Heyecan bana göre çok güzel bir duygu. Ama eğer bir sahnedeyseniz unutkanlık yaratabiliyor. Mesela daha önce sahne aldığım bir tiyatro gösterisinde, topluluk önünde yaptığım bir münazara konuşmasında bu tip olaylar ile karşılaştım.
Tiyatroda iken; benim sıram geldiğinde sahneye doğru yol aldım. Biraz hararetli muhaverede bulunmam gereken tirat metnimi unutacağımı düşünmüştüm. Fakat öyle olmadı. Seyirciler orada yokmuş gibi davrandım ve bir sözcük bile unutmadan rolümü tamamladım. Sahneye giriş yaparken rolüm icabı celallenmem gerekiyordu. Sesimi yükseltip, kalınlaştırarak girdim ve cümlelerimi söylemeye başladım. Aklımda seyirciler yoktu. Gerçekten kendimi canlandırdığımız kişilerin yerine koydum. Seyircilerin dikkatini çektiğimi de; ben sahneye girip bağırmaya başladıktan sonra tüm salonun sessizliğe boğulmasından anladım.
Münazara yarışması ise ilk başta okul içerisinde idi. Sınıflar arasında ben ve iki arkadaşım sınıfımızı temsil ederek okul içerisinde birinci olmuştuk. Ardından okul takımına seçildim. Çalışmalara başladık. Aklımda hep; ‘sahne karşısında, onca insanın karşısında, ya unutursam’ düşüncesi vardı. Çalışmalar devam ettikçe iyiye gittiğimi fark ettim. Öğretmenlerimin karşısında akıcı bir şekilde, mimikler ile ilgi çekici şekilde konuşuyordum (küçüklükten beri mimiklerim benim isteğim dışında, o an ki duyguma göre hareket ettiği için mimiklerimi kullanmakta hiç zorlanmam) Çalışmalar hep olumlu yönde ilerledi. Heyecanı yenmek adına birkaç pratik yaptım. Farklı uzmanların yazılarını okudum. Kendime göre bir tane bulduktan sonra da tamamen hazır olduğumu hissettim.
Yarışma günü geldiğinde bir hayli heyecanlıydım.
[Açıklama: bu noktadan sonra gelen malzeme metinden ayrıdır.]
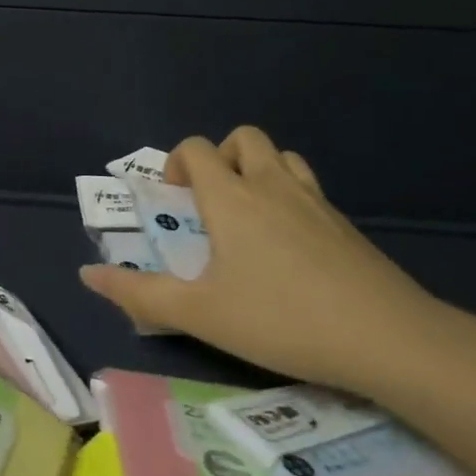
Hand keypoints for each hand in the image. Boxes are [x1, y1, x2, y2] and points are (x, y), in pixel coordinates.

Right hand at [80, 128, 444, 390]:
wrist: (388, 337)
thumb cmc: (282, 318)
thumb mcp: (201, 313)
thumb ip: (140, 293)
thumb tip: (87, 273)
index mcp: (231, 197)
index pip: (197, 148)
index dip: (178, 163)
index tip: (175, 201)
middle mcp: (271, 184)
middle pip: (243, 137)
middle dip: (221, 157)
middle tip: (213, 202)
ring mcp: (314, 200)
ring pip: (281, 156)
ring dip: (259, 169)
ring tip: (251, 215)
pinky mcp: (346, 224)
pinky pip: (310, 187)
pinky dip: (291, 196)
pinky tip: (293, 246)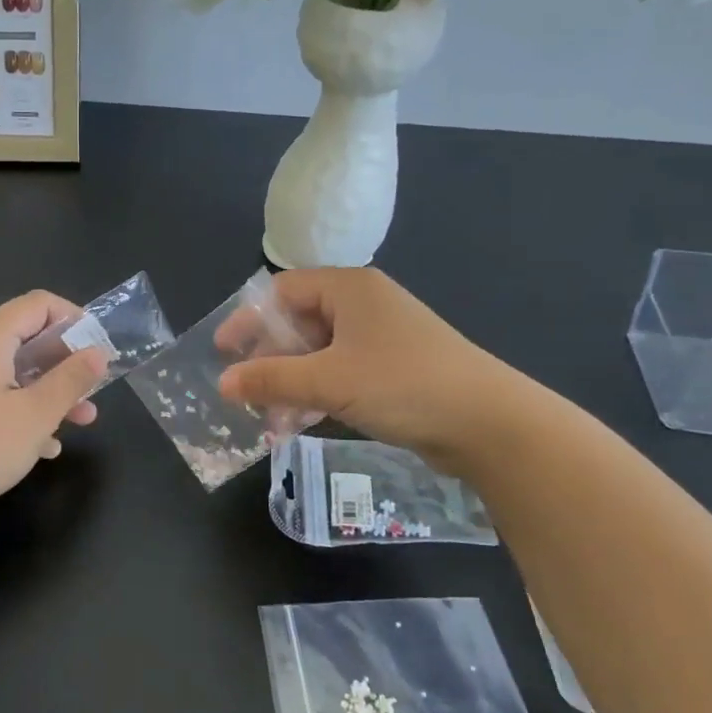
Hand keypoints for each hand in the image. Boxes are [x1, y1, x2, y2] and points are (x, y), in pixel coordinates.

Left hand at [0, 290, 106, 523]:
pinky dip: (19, 406)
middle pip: (24, 337)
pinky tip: (41, 445)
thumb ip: (71, 380)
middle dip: (64, 363)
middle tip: (92, 391)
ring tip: (78, 422)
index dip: (74, 319)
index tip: (98, 349)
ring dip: (47, 390)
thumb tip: (98, 353)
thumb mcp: (37, 414)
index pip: (37, 304)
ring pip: (10, 369)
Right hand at [216, 267, 535, 474]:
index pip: (281, 292)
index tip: (223, 353)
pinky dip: (318, 393)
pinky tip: (302, 423)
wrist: (488, 423)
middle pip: (298, 324)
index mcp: (348, 289)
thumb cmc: (402, 384)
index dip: (248, 320)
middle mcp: (364, 305)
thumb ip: (270, 379)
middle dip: (269, 360)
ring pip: (319, 353)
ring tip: (272, 420)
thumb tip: (222, 384)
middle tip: (247, 393)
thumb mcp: (328, 381)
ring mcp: (381, 338)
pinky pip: (341, 373)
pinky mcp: (393, 369)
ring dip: (291, 383)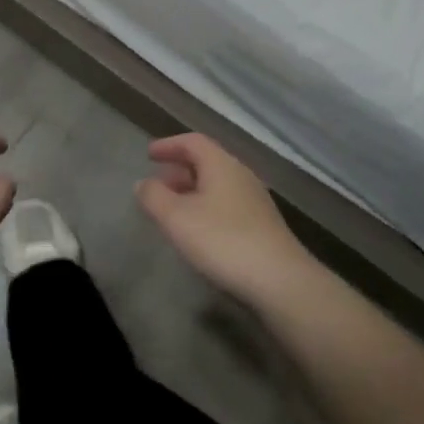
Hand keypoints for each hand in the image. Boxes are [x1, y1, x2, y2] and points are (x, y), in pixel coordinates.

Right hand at [136, 133, 313, 302]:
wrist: (279, 280)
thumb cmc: (222, 240)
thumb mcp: (176, 218)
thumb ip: (154, 197)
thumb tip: (144, 183)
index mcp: (221, 164)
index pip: (193, 142)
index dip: (169, 145)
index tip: (149, 154)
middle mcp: (241, 176)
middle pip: (207, 162)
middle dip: (179, 169)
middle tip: (158, 183)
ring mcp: (255, 201)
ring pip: (217, 185)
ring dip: (192, 191)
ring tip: (173, 209)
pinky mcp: (262, 226)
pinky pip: (227, 205)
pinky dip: (206, 208)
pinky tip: (198, 231)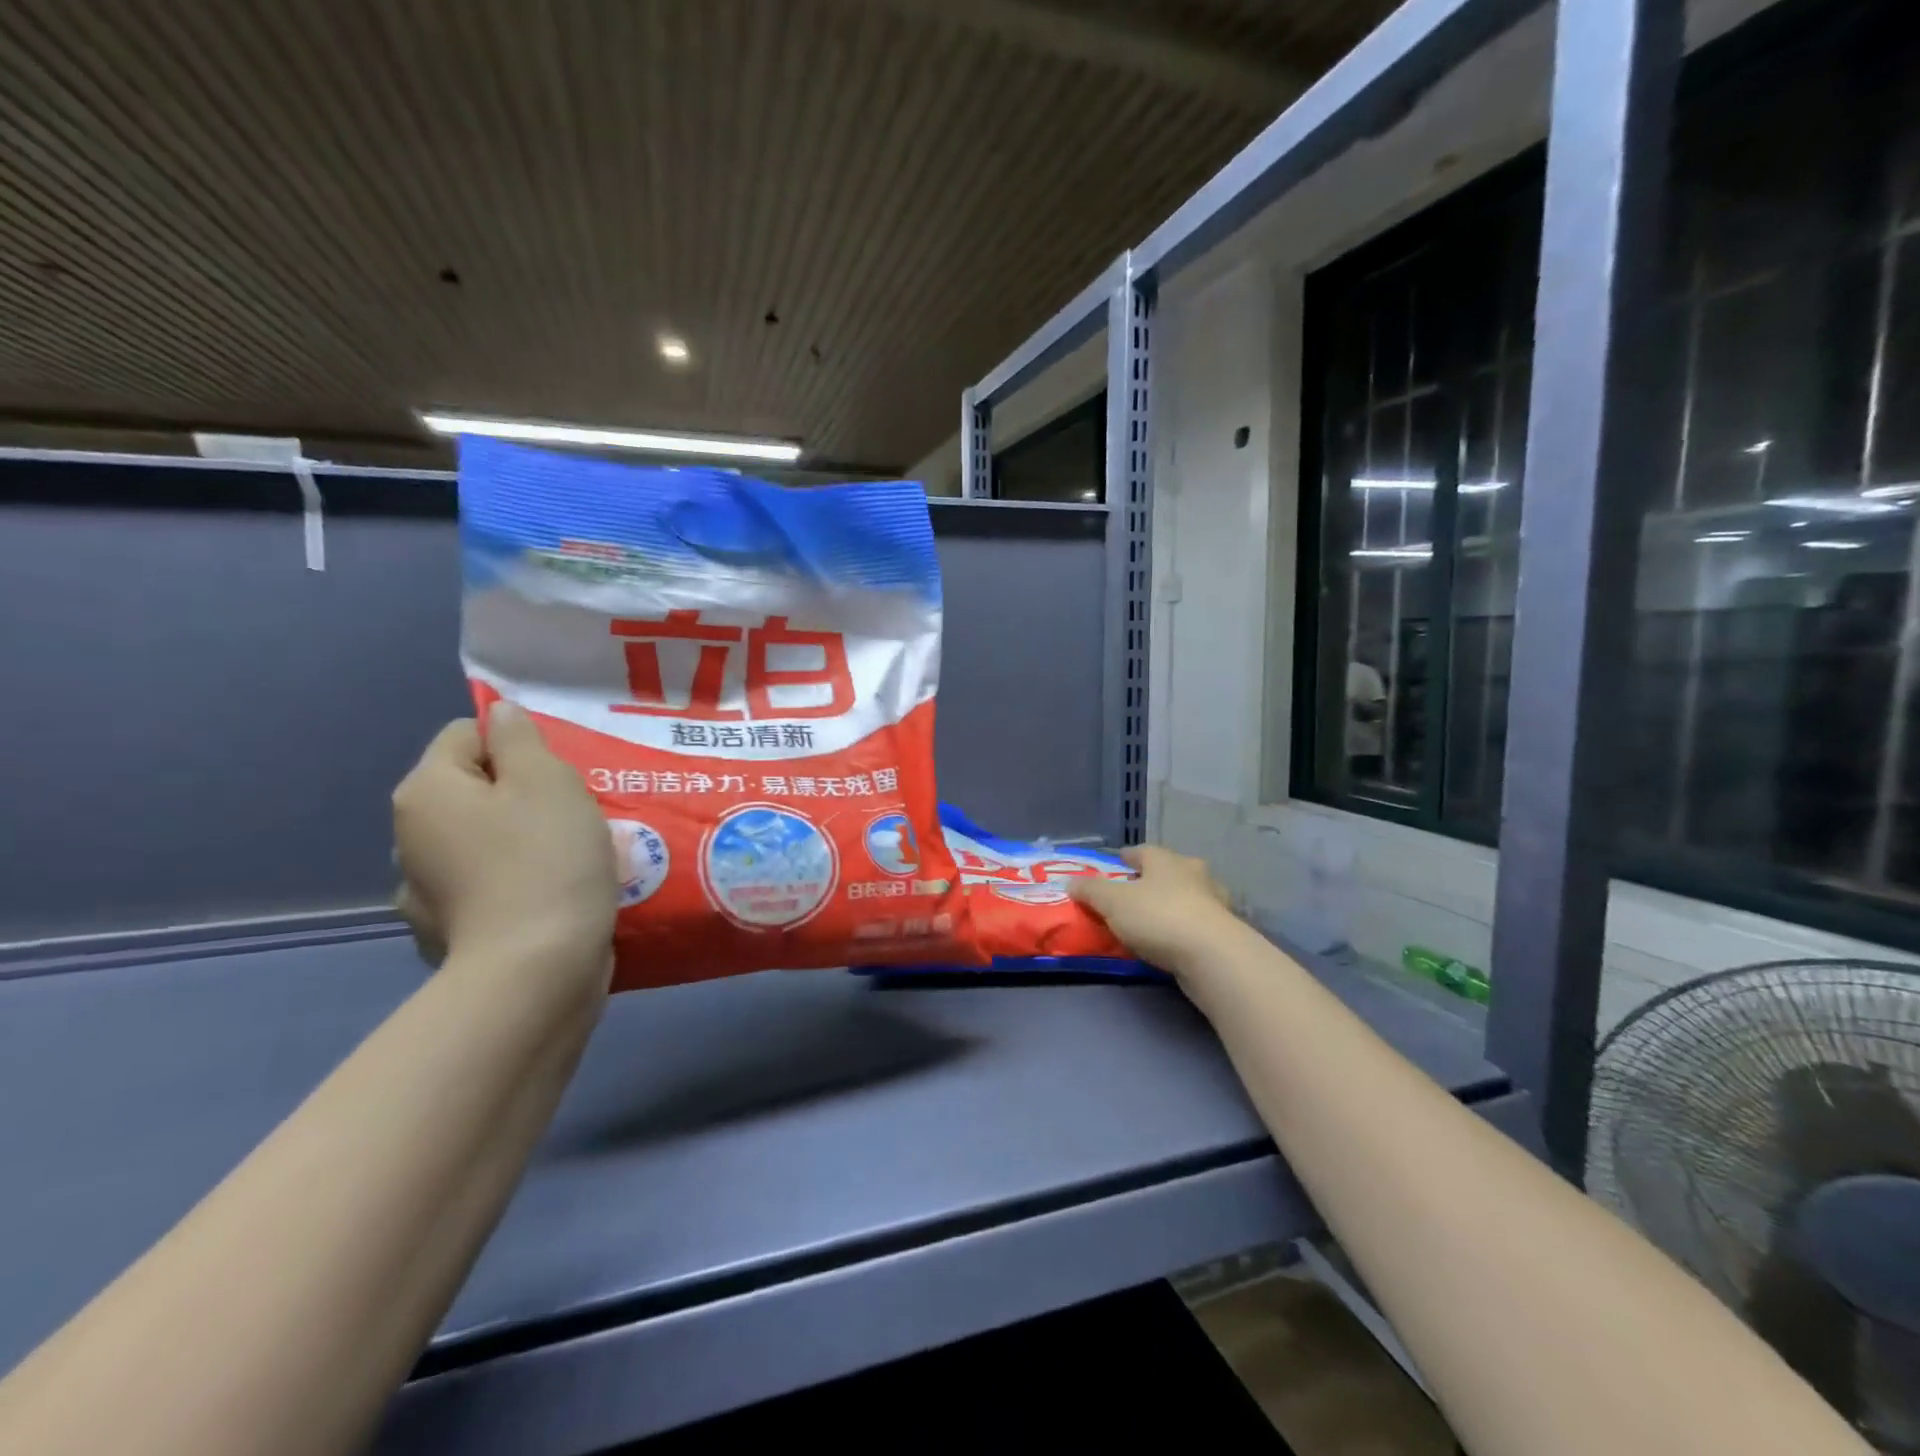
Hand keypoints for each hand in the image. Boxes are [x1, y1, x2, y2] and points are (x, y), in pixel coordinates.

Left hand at [392, 701, 617, 992]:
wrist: (536, 971)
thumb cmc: (545, 859)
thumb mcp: (547, 780)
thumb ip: (521, 738)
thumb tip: (501, 716)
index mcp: (426, 792)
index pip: (467, 736)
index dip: (519, 746)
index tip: (560, 777)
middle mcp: (410, 838)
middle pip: (475, 791)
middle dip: (523, 797)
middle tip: (574, 815)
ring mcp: (425, 893)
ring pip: (483, 841)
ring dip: (519, 842)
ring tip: (570, 859)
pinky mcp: (450, 934)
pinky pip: (487, 888)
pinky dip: (514, 886)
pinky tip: (549, 898)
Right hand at [1068, 845, 1240, 977]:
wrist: (1213, 956)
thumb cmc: (1158, 917)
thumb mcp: (1112, 902)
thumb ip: (1090, 890)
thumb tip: (1070, 882)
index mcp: (1166, 860)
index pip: (1142, 850)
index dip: (1125, 858)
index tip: (1114, 866)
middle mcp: (1193, 873)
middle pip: (1168, 870)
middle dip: (1152, 879)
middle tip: (1132, 894)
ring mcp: (1214, 902)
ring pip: (1187, 896)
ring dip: (1173, 904)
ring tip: (1153, 920)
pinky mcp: (1225, 931)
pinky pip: (1197, 923)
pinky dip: (1185, 928)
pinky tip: (1173, 941)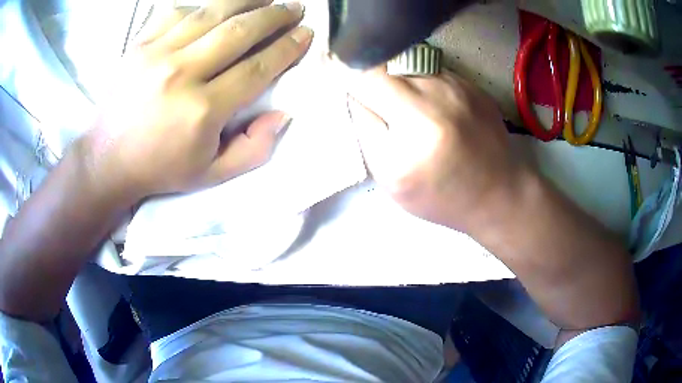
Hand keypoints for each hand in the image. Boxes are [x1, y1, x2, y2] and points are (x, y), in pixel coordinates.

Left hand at [79, 0, 312, 204]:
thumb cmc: (160, 168)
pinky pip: (177, 13)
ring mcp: (156, 54)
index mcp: (202, 110)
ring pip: (211, 13)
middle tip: (295, 7)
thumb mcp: (211, 175)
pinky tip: (216, 9)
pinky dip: (202, 7)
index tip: (305, 34)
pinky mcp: (139, 45)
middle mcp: (181, 74)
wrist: (107, 160)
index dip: (286, 48)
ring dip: (246, 0)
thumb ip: (253, 150)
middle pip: (239, 31)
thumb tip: (282, 114)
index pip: (257, 68)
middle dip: (274, 16)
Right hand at [346, 68, 530, 230]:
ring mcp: (459, 84)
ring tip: (406, 106)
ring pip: (409, 62)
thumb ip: (366, 129)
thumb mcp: (390, 176)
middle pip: (386, 61)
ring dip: (397, 78)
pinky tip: (430, 107)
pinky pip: (431, 70)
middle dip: (370, 75)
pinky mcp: (472, 83)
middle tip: (372, 96)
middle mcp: (440, 93)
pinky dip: (420, 82)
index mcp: (416, 122)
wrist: (497, 194)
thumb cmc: (440, 196)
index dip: (345, 71)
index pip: (365, 75)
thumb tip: (352, 92)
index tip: (335, 74)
Masalarımıza oturduk ve yarışma başladı. Rakip takımdaki arkadaşlarımız, el, yüz gibi faktörleri çok kullanmadı. Sıra bana geldiğinde çok heyecanlıydım. Akıcı konuşma isteği olduğu için direk gür bir sesle başladım tezimi sunmaya. Kendimi övmek için söylemiyorum; gayet iyi gidiyordum. Ta ki jürilere bakana kadar…
Jürilere baktığımda bir tanesinin kafası ile tebrik eder der gibi yavaşça aşağı indirip yukarı kaldırdığını ağzını ise büzdüğünü gördüm. Ardından yandaki jüriye bir şey fısıldadı. O işte bütün dikkatimi dağıttı. Tiyatroda hiç dikkatim dağılmamıştı seyircilerle alakam olmadığı için. Fakat münazarada o bakış 15 saniyelik bir kayıp yaşattı bana. Metnimi unuttum. Jüriden ve izleyenlerden özür dileyerek metnimde kaldığım yeri bulmaya çalıştım. Biraz zaman aldı. Ardından buldum ve konuşmamı sonlandırdım. Soru cevap kısmında ise yerinde cevaplar vererek görevimi tamamladım. Yarışma sonunda, jüri kararı ile rakip arkadaşlarımızı farkla eledik.
Şimdi bütün bunlardan sonra bu köşenin en enteresan kısmına geliyorum. Münazaranın yarı finaline çıkmıştık. Aynı zamanda da iki farklı tiyatro oyununa hazırlanıyordum. Virüs adı altında topladıkları çeşitli projeler yüzünden hem münazara yarışması hem de tiyatro gösterileri sekteye uğradı. Heyecanımı tam da yendim dediğim zamanlarda bu aktivitelerden mahrum kaldık.
Anlatmak istediğim konu; kendi anılarımla birlikte heyecanı yenmenin mümkün olabileceğini ve sırf heyecanına yenik düşer korkusuyla bu tarz aktivitelere katılmak istemeyen kişilere moral olmayı amaçladım.